Page-level text extractions
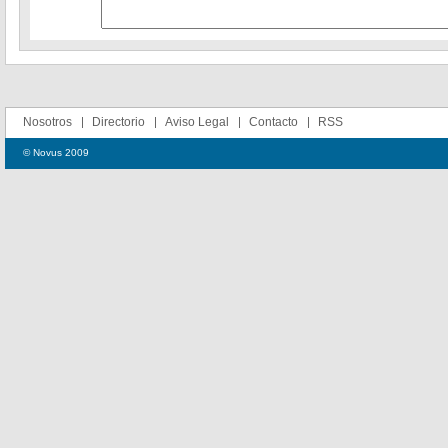
Nosotros
Directorio
Aviso Legal
Contacto
RSS
© Novus 2009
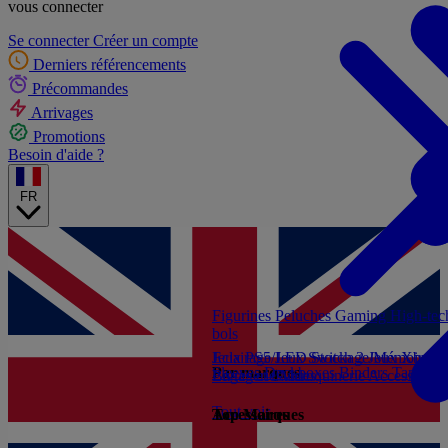
vous connecter
Se connecter
Créer un compte
Derniers référencements
Précommandes
Arrivages
Promotions
Besoin d'aide ?
FR
Figurines
Peluches
Gaming
High-te
bols
Jeux PS5
Eclairage/LED
Jeux Switch 2
Stockage/Mémoire
Jeux Xbox S
Ac
Par marques
Sleeves
Deckboxes
Binders
Tapis de
Livres et Guides
Bagagerie/Maroquinerie
Accessoires
Tout voir
Accessoires
Top Marques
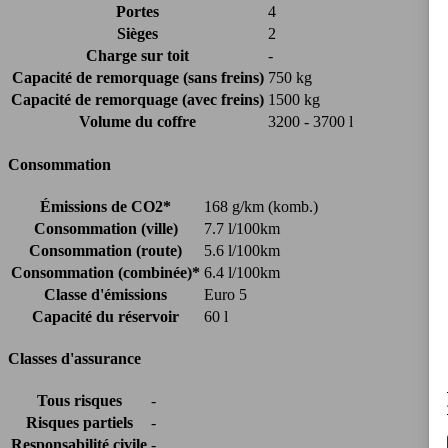
Portes
4
Sièges
2
Charge sur toit
-
Capacité de remorquage (sans freins)
750 kg
Capacité de remorquage (avec freins)
1500 kg
Volume du coffre
3200 - 3700 l
Consommation
Émissions de CO2*
168 g/km (komb.)
Consommation (ville)
7.7 l/100km
Consommation (route)
5.6 l/100km
Consommation (combinée)*
6.4 l/100km
Classe d'émissions
Euro 5
Capacité du réservoir
60 l
Classes d'assurance
Tous risques
-
Risques partiels
-
Responsabilité civile
-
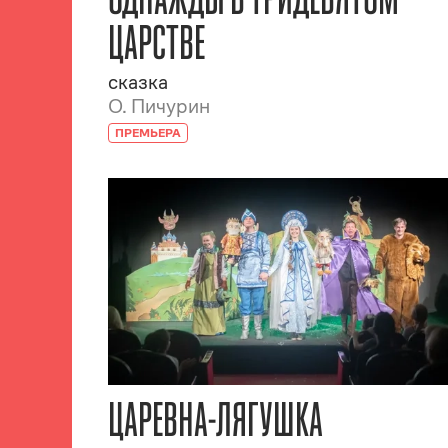
ЦАРСТВЕ
сказка
О. Пичурин
ПРЕМЬЕРА
ЦАРЕВНА-ЛЯГУШКА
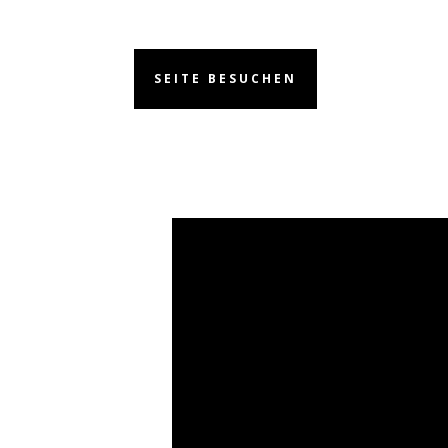
SEITE BESUCHEN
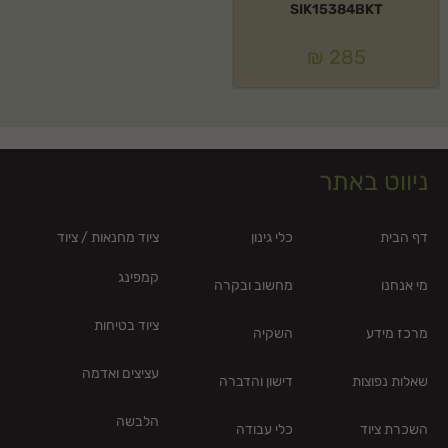
SIK15384BKT
₪
285
ניווט באתר
דף הבית
כלי גינון
ציוד מחנאות / ציוד
קמפינג
מי אנחנו
מחשוב ובקרה
ציוד בטיחות
מרכז מידע
השקיה
עציצים ואדמה
שאלות נפוצות
דישון והדברה
הלבשה
השכרת ציוד
כלי עבודה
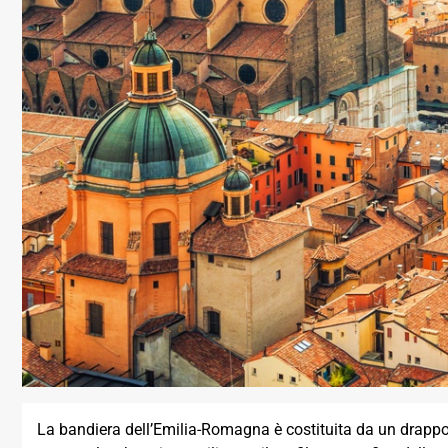
La bandiera dell’Emilia-Romagna è costituita da un drappo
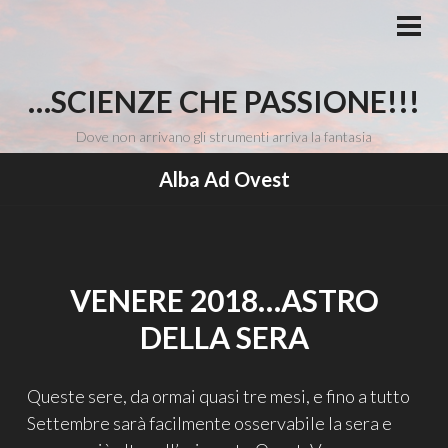
Vai
al
MEN
PRI
contenuto
…SCIENZE CHE PASSIONE!!!
Dove non arrivano gli strumenti arriva la fantasia
Alba Ad Ovest
VENERE 2018…ASTRO
DELLA SERA
Queste sere, da ormai quasi tre mesi, e fino a tutto
Settembre sarà facilmente osservabile la sera e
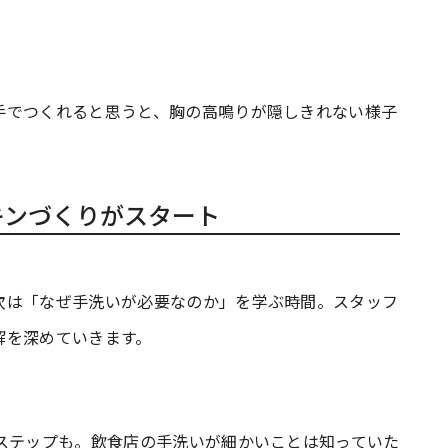
手でつくれると思うと、胸の高鳴りが隠しきれない様子
キンづくりがスタート
次は「なぜ手洗いが必要なのか」を学ぶ時間。スタッフ
解を深めていきます。
ステップも。飲食店の手洗いが細かいことは知っていた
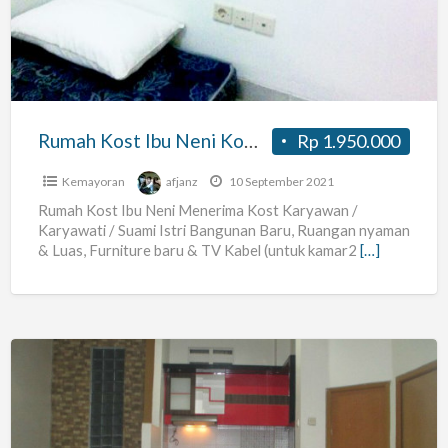
Neni
Komplek
Angkasa
Pura
Kemayoran
Rumah Kost Ibu Neni Komplek Angkasa Pura Kemayoran Kost-kosan Pria/Wanita/Suami-Istri Fasilitas lengkap
Rp 1.950.000
Kost-
kosan
Kemayoran
afjanz
10 September 2021
Pria/Wanita/Suami-
Rumah Kost Ibu Neni Menerima Kost Karyawan /
Karyawati / Suami Istri Bangunan Baru, Ruangan nyaman
Istri
& Luas, Furniture baru & TV Kabel (untuk kamar2
[…]
Fasilitas
lengkap
Kost
Exclusive
Bangunan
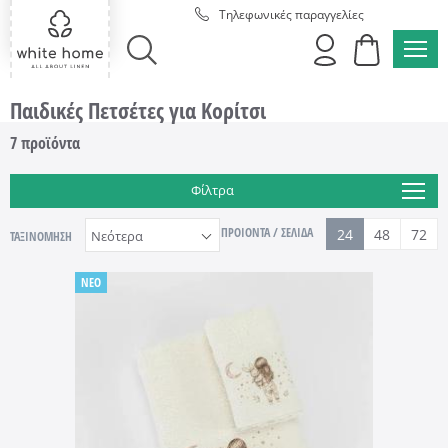
Τηλεφωνικές παραγγελίες
MEN
ΑΝΑΖΗΤΗΣΗ
Παιδικές Πετσέτες για Κορίτσι
7
προϊόντα
Φίλτρα
ΠΡΟΙΟΝΤΑ / ΣΕΛΙΔΑ
24
48
72
ΤΑΞΙΝΟΜΗΣΗ
NEO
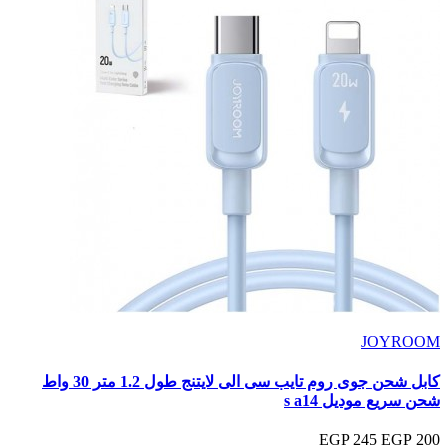
JOYROOM
كابل شحن جوى روم تايب سى الى لايتنج طول 1.2 متر 30 واط
شحن سريع موديل s a14
245 EGP
200 EGP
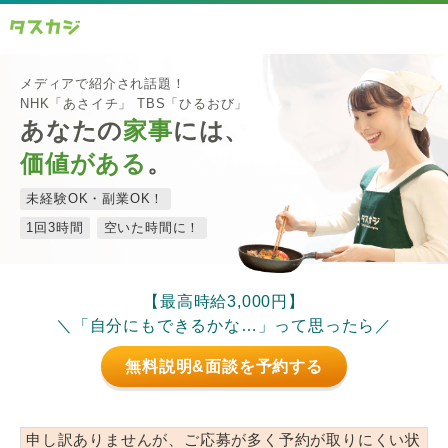
メディアで紹介され話題！
NHK「あさイチ」 TBS「ひるおび」
あなたの
家事
には、
価値がある
。
未経験OK・副業OK！
1回3時間
空いた時間に！
【最高時給3,000円】
＼「自分にもできるかな…」って思ったら／
無料説明&面談を予約する
申し訳ありませんが、ご応募が多く予約が取りにくい状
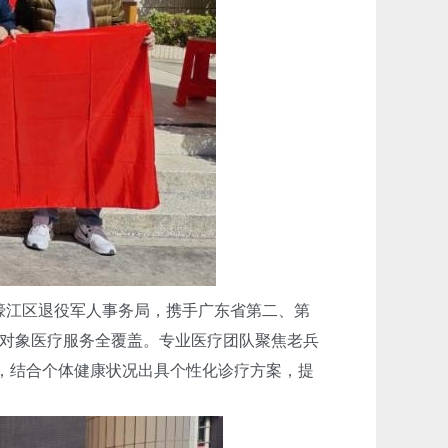
濠江区退役军人事务局，携手广东省第二、第
对象医疗服务全覆盖。专业医疗团队聚焦老兵
，结合个体健康状况出具个性化诊疗方案，提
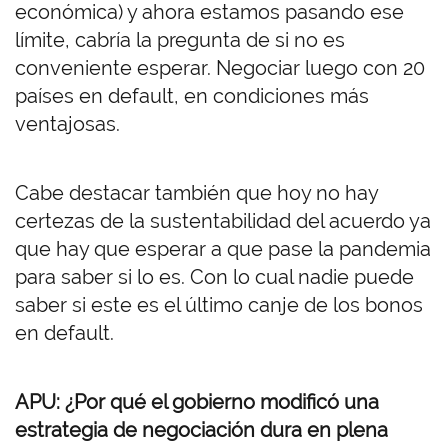
económica) y ahora estamos pasando ese
límite, cabría la pregunta de si no es
conveniente esperar. Negociar luego con 20
países en default, en condiciones más
ventajosas.
Cabe destacar también que hoy no hay
certezas de la sustentabilidad del acuerdo ya
que hay que esperar a que pase la pandemia
para saber si lo es. Con lo cual nadie puede
saber si este es el último canje de los bonos
en default.
APU: ¿Por qué el gobierno modificó una
estrategia de negociación dura en plena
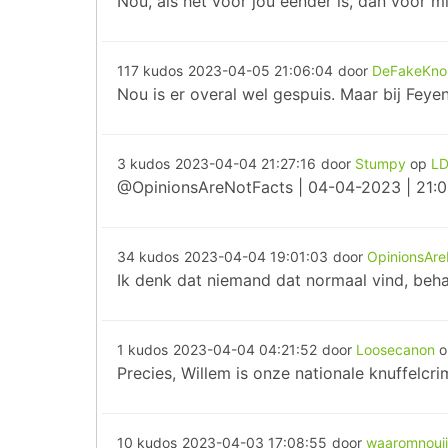
Nou, als het voor jou eender is, dan voor m
117 kudos
2023-04-05 21:06:04
door
DeFakeKno
Nou is er overal wel gespuis. Maar bij Feye
3 kudos
2023-04-04 21:27:16
door
Stumpy
op
LD
@OpinionsAreNotFacts | 04-04-2023 | 21:01
34 kudos
2023-04-04 19:01:03
door
OpinionsAre
Ik denk dat niemand dat normaal vind, behal
1 kudos
2023-04-04 04:21:52
door
Loosecanon
Precies, Willem is onze nationale knuffelcri
10 kudos
2023-04-03 17:08:55
door
waaromnouji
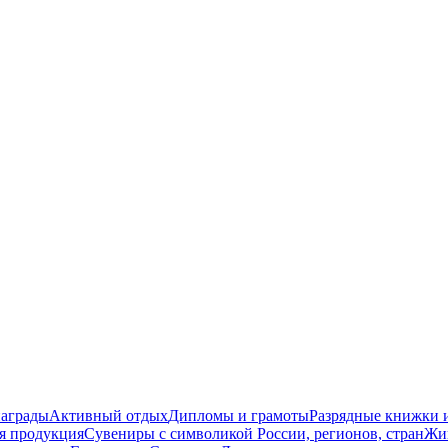
награды
Активный отдых
Дипломы и грамоты
Разрядные книжки и
я продукция
Сувениры с символикой России, регионов, стран
Жи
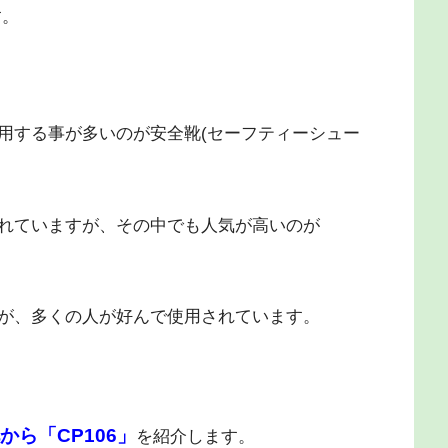
す。
用する事が多いのが安全靴(セーフティーシュー
れていますが、その中でも人気が高いのが
が、多くの人が好んで使用されています。
ら「CP106」
を紹介します。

* **Exercise description**
Pull every line with the string "freins" from the data above.

* **Result**
Capacité de remorquage (sans freins)
Capacité de remorquage (avec freins)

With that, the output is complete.